:: DATA EXCERPTS ::
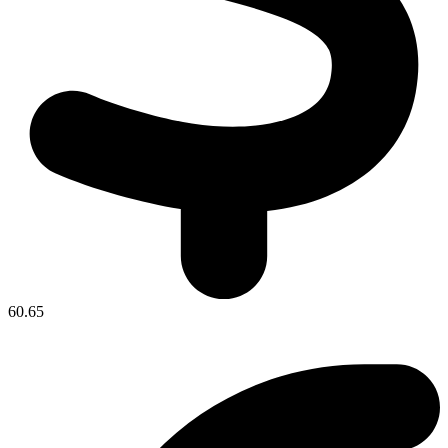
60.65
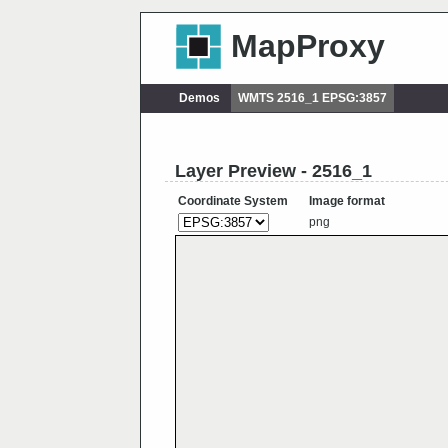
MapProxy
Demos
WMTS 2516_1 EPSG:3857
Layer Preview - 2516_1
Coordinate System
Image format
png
:::
### PROBLEM DETAILS
Render the lines above as a Markdown table with a Row column numbering each line and a Line column holding its text. Skip blank lines and leave the pictures out.

### ANSWER
| Row | Line |
|---|---|
| 1 | 60.65 |
| 2 | MapProxy |
| 3 | Demos |
| 4 | WMTS 2516_1 EPSG:3857 |
| 5 | Layer Preview - 2516_1 |
| 6 | Coordinate System |
| 7 | Image format |
| 8 | png |